Ce fui surtout dans l'Aquitaine que la résistance devint plus absolue ; l'Aquitaine formait un grand fief, et dans le temps un véritable royaume ; les Pépin, fils et petits-fils de Charlemagne, l'avaient originairement gouverné ; il en était résulté un souvenir dans la race méridionale pour les Carlovingiens, si bien qu'aucun fief de Guienne n'avait reconnu ni Eudes ni Robert, ducs de France ou rois[5]. Le duc d'Aquitaine ne voulut point dater ses Chartres du règne de Hugues Capet ; il protesta dans ses actes contre ce qu'il appelait l'envahissement de la couronne. Il y avait peut-être aussi haine de race ; les Visigoths n'avaient jamais aimé les Francs : l'esprit indépendant des municipes du Midi protestait contre toute tentative de suzeraineté. Guillaume, duc d'Aquitaine, dit un vieux chroniqueur, ne pouvant souffrir l'injustice que les Français avaient faite à Charles, duc de la basse Lorraine, en se soumettant à Hugues Capet, ne voulut point reconnaître celui-ci pour roi[6]. Les Chartres contemporaines témoignent, dans la plupart des villes du Midi, que la reconnaissance de Hugues Capet ne fut point unanime : ici elles sont datées du règne de Louis V enfant ; là elles disent : Dieu régnant, en attendant le roi ; le roi terrestre absent[7], et la suzeraineté en veuvage. Les peuples du Midi restent fidèles à la race de Charlemagne, ou, pour parler plus exactement, ils demeurent dans leur propre indépendance.
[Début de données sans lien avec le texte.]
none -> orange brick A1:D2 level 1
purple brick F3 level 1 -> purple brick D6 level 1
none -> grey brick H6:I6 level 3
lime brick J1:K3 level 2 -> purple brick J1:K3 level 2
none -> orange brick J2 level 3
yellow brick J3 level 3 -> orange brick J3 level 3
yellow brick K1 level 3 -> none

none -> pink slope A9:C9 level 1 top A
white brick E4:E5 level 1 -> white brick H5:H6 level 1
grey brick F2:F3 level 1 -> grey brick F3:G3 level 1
Il faut se rappeler ensuite que le royaume d'Arles était germanique, et que les populations visigothes n'avaient point oublié leur origine primitive : le Limousin fut la dernière terre qui reconnut la suzeraineté d'Hugues Capet ; ses braves barons respectèrent le sang de Charlemagne[8]. Quelques Chartres isolées sont datées du règne de Hugues Capet ; les monastères surtout se rappellent avec une sainte joie que Hugues est le fils des ducs de France qui avaient pris les abbayes sous leur patronage. Les églises venaient donc saluer leur protecteur et leur défenseur d'épée.
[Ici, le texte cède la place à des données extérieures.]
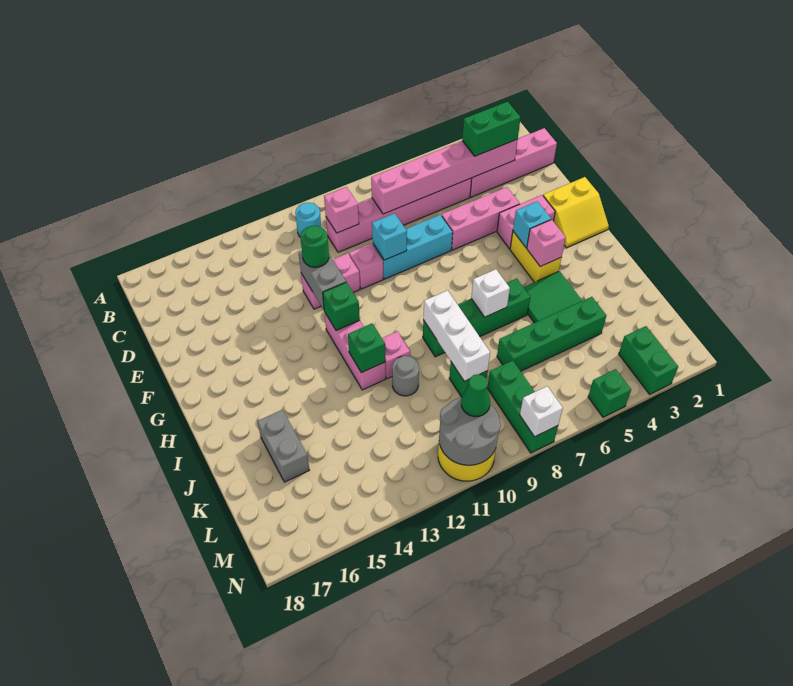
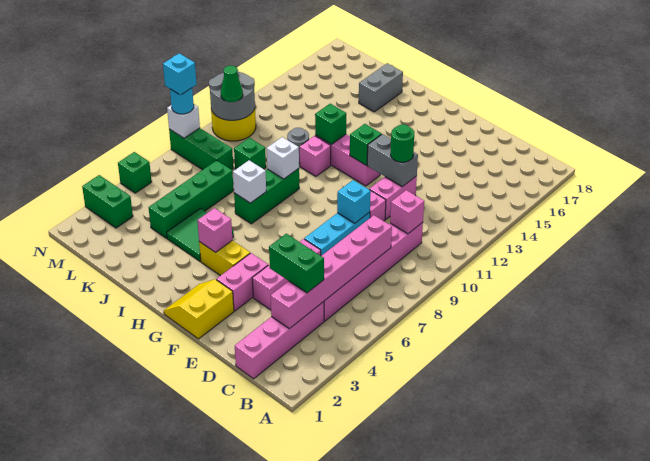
cyan round brick B11 level 1 -> cyan round brick N8 level 3
green brick C3:C4 level 3 -> green brick C4:D4 level 3
cyan brick G4 level 2 -> cyan brick N8 level 4
green brick I6:I9 level 1 -> green brick I7:I9 level 1
white brick I9:K9 level 2 -> white brick I9 level 2
grey brick J16:K16 level 1 -> grey brick J16:J17 level 1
Hugues Capet exerçait la royale juridiction dans ses domaines ; la race carlovingienne en était à ce point d'épuisement, que Lothaire et Louis V avaient été obligés d'aliéner un à un tous les fiefs de la couronne ; ils en vinrent à céder la ville de Laon, la plus vieille, la plus forte cité de leurs domaines ; ils la donnèrent on garde aux dues de France, et ceux-ci la placèrent parmi leurs joyaux. Quand Hugues Capet eut été proclamé roi, le domaine personnel des comtes de Paris rentra dans la couronne ; royauté et patrimoine se confondirent dans une commune administration. Hélas ! elle n'était point une et fixe, cette administration ! au milieu du domaine même il y avait mille terres indépendantes ; chaque tour avait son seigneur, chaque féodal son pouvoir. Lorsque la bannière d'un comte était là hissée, est-ce que le roi pouvait la faire abaisser ? il fallait dompter et vaincre plutôt encore qu'administrer. Si les seigneurs de Puiset ou de Montmorency, les sires de Corbeil ou de Brie, opposaient résistance aux sommations de leur sire, il fallait aller à leur rencontre bannière levée ; il n'y avait pas d'autre mode de reconnaissance admis dans le baronnage de France.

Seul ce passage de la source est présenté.